Family lore holds that the name inscribed in pale stone in Arlington National Cemetery’s columbarium above the name of my daughter’s grandfather was the alias George Sohl used during his service as a Naval intelligence officer.
The truth is tucked away in some Pentagon filing cabinet, or it has disappeared into the past, save for the tantalizing mystery it proffers every time I have the honor to visit Arlington.
It takes a little effort to find the columbarium with its stone walls filled with names. It’s not on one of Arlington’s main roads leading to the Tomb of the Unknown Soldier or the hill where the Kennedys are buried.
My wife and I wandered beyond the columbarium on a September morning 20 years ago and came upon a simple monument on the cemetery’s edge where visitors had tucked notes into the monument’s stone seams.
Across the Potomac River, the Pentagon loomed squat and solid, and it took me a minute to realize the monument was a tribute to lives lost a year earlier on Sept. 11.
We ended up in Arlington’s Section 60 on a wet June afternoon 15 years ago and saw people, many of them young, huddled in front of graves. Some clutched flowers, others had brought balloons and personal mementos, and we realized that Father’s Day for these people meant visiting the graves of dads, sons, husbands, and fiancés killed in Iraq and Afghanistan.
I had the honor to be present for William Manning’s Arlington burial. His service to our country spanned through World War II, Korea, and Vietnam. He shared an affinity for military life with my late father-in-law and he was captured on Wake Island in December, 1941. The Japanese made him work in a mine and I’m told it was an experience he rarely, if never, talked about.

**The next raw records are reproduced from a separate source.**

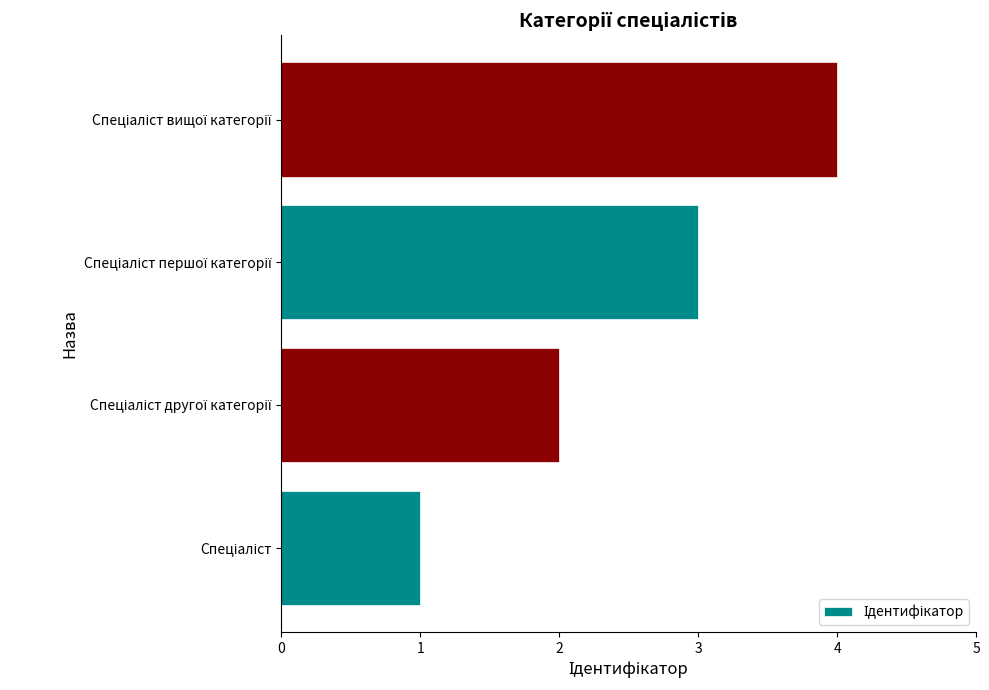

Are the bars grouped side by side (vs. stacked)?

No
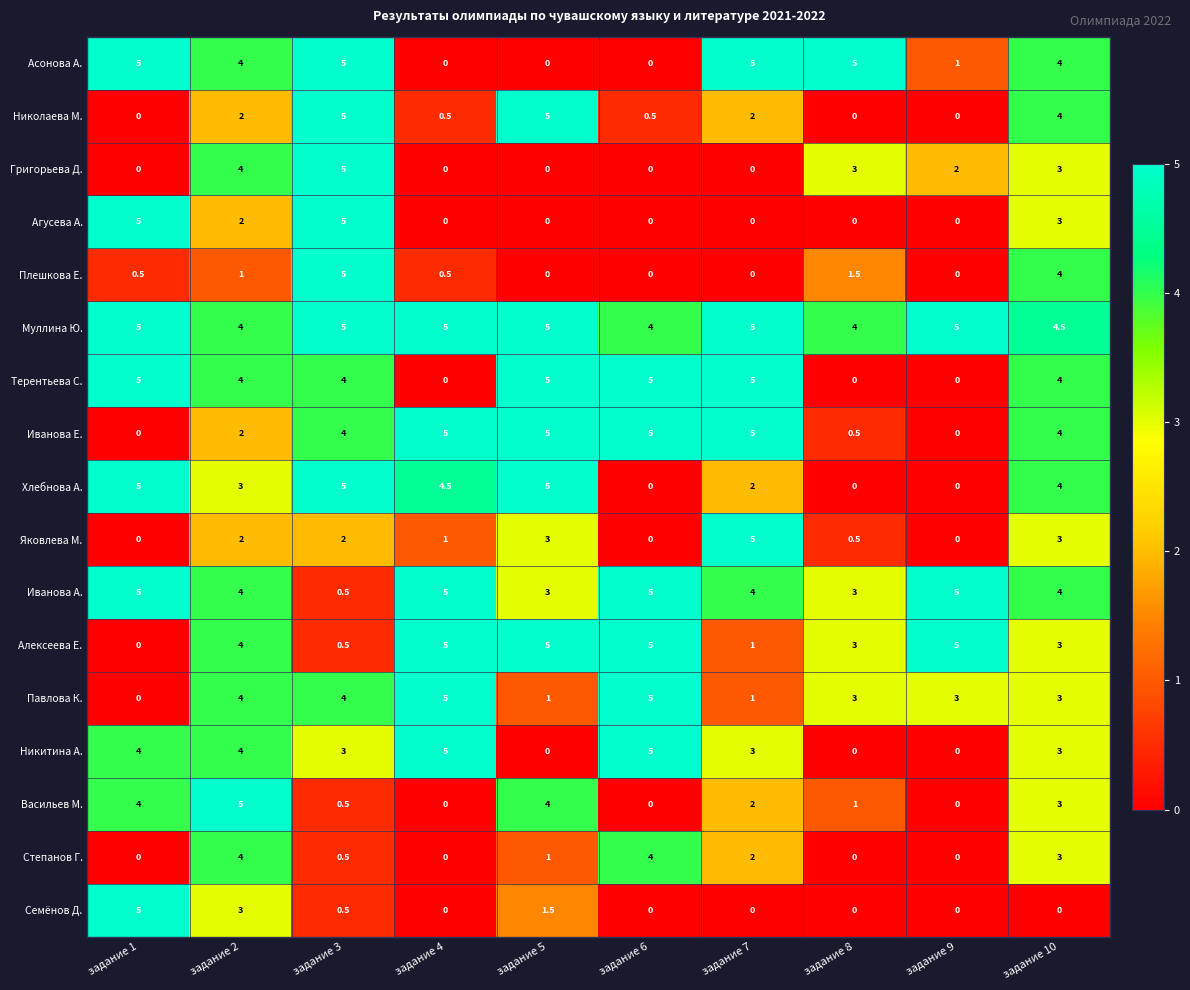

What is the sum of the Яковлева М. values at задание 1 and задание 8?

0.5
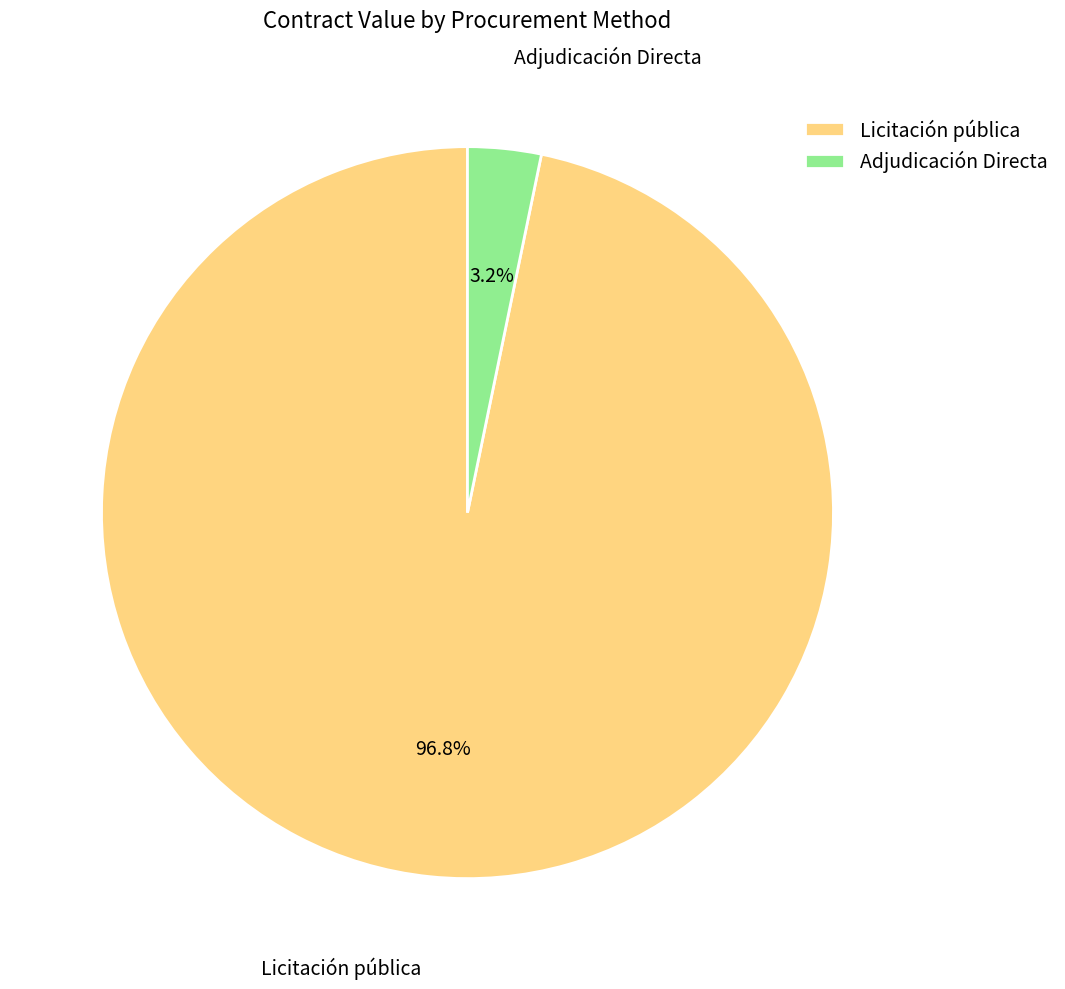

Between Licitación pública and Adjudicación Directa, which is larger?

Licitación pública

The burial unfolded with crisp military efficiency and I couldn’t help but feel Bill Manning wasn’t being laid to rest under a pall of sadness, but rather, he was being welcomed to Arlington by thousands of silent comrades.
I think about my visits to Arlington on the days leading up to Memorial Day and I’m glad that every day I walk down Monument Avenue in Swampscott is Memorial Day, if only for the time it takes me to recite the Pledge of Allegiance once the big town flagpole comes into view and then whisper four words as I pass the memorials saluting Jared Raymond and Jennifer Harris.

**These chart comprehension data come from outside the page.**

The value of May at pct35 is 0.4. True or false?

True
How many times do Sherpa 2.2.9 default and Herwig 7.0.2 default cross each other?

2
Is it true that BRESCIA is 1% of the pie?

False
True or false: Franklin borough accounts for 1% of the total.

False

“Freedom is not free,” I remind myself as I spot parents walking their kids across Linscott Park to school and see the banner of inclusivity waving in the breeze in front of First Church.
I walk without fear of missiles and artillery shells driving my family into a cellar to hide. A painting in my den memorializes the defense of Wake Island and makes it easy for me to remember Bill Manning’s service.
I’m overdue to visit Arlington again, and maybe my granddaughter — George Sohl’s great-granddaughter — will be with me on my next trip. She will look at the letters engraved in the smooth white stone and ask, “Who was he?” I will answer, “He was the brother of all the other people whose names you see here.”
I will never be able to repay the debt of gratitude I owe those who we remember on Memorial Day; but l never forget that the debt is owed.